> **Directive**:
Switch every "作品" to "映画" in the text read from the records below, and keep everything else the same. Leave the pictures out of your answer.

Page images and extracted text:
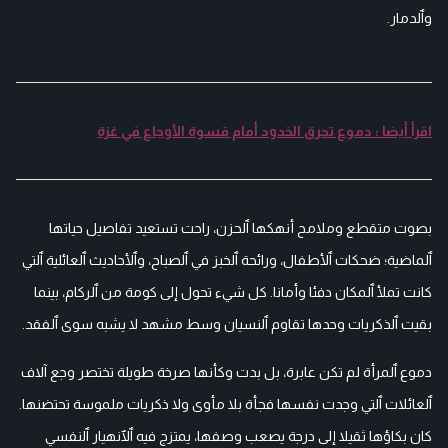
وٱلدمار.
اقرأ أيضا : دموع تحرق الخدود أمام قسوة الأوجاع في غزة
بصوت متقطع وملامح أنهكها ٱلحزن، راحت تستعيد تفاصيل حياتها
ٱلماضية؛ ضحكات ٱلأطفال، ورائحة ٱلخبز في ٱلصباح، وٱلأحاديث ٱلعائلية ٱلتي
كانت تملأ ٱلمكان دفئا وأمانا. كل شيء تحول إلى كومة من ٱلركام، بينما
بقيت ٱلذكريات وحدها تقاوم ٱلنسيان وسط مشهد لا يشبه سوى ٱلفقد.
دموع ٱلمرأة لم تكن عابرة، بل بدت وكأنها صرخة طويلة تختصر وجع آلاف
ٱلعائلات ٱلتي وجدت نفسها فجأة بلا مأوى ولا ذكريات ملموسة تحتضنها.
كان بكاؤها ثقيلا إلى درجة يصعب وصفها، يمتزج فيه ٱلٱنهيار ٱلنفسي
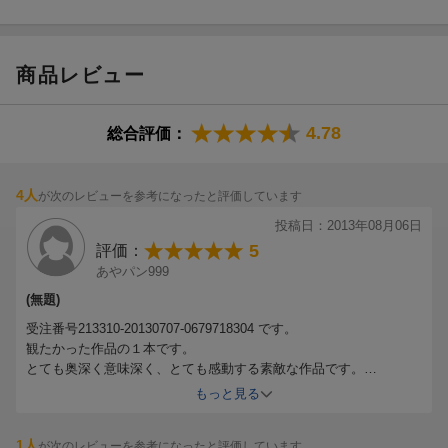
商品レビュー
4.78
総合評価：
4人
が次のレビューを参考になったと評価しています
投稿日：2013年08月06日
5
評価：
あやパン999
(無題)
受注番号213310-20130707-0679718304 です。
観たかった作品の１本です。
とても奥深く意味深く、とても感動する素敵な作品です。
ラストは感動の涙でいっぱいになりました。
もっと見る
★５以上の１本です。
1人
が次のレビューを参考になったと評価しています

> **Task response**:
وٱلدمار.
اقرأ أيضا : دموع تحرق الخدود أمام قسوة الأوجاع في غزة
بصوت متقطع وملامح أنهكها ٱلحزن، راحت تستعيد تفاصيل حياتها
ٱلماضية؛ ضحكات ٱلأطفال، ورائحة ٱلخبز في ٱلصباح، وٱلأحاديث ٱلعائلية ٱلتي
كانت تملأ ٱلمكان دفئا وأمانا. كل شيء تحول إلى كومة من ٱلركام، بينما
بقيت ٱلذكريات وحدها تقاوم ٱلنسيان وسط مشهد لا يشبه سوى ٱلفقد.
دموع ٱلمرأة لم تكن عابرة، بل بدت وكأنها صرخة طويلة تختصر وجع آلاف
ٱلعائلات ٱلتي وجدت نفسها فجأة بلا مأوى ولا ذكريات ملموسة تحتضنها.
كان بكاؤها ثقيلا إلى درجة يصعب وصفها، يمتزج فيه ٱلٱنهيار ٱلنفسي
商品レビュー
4.78
総合評価：
4人
が次のレビューを参考になったと評価しています
投稿日：2013年08月06日
5
評価：
あやパン999
(無題)
受注番号213310-20130707-0679718304 です。
観たかった映画の１本です。
とても奥深く意味深く、とても感動する素敵な映画です。
ラストは感動の涙でいっぱいになりました。
もっと見る
★５以上の１本です。
1人
が次のレビューを参考になったと評価しています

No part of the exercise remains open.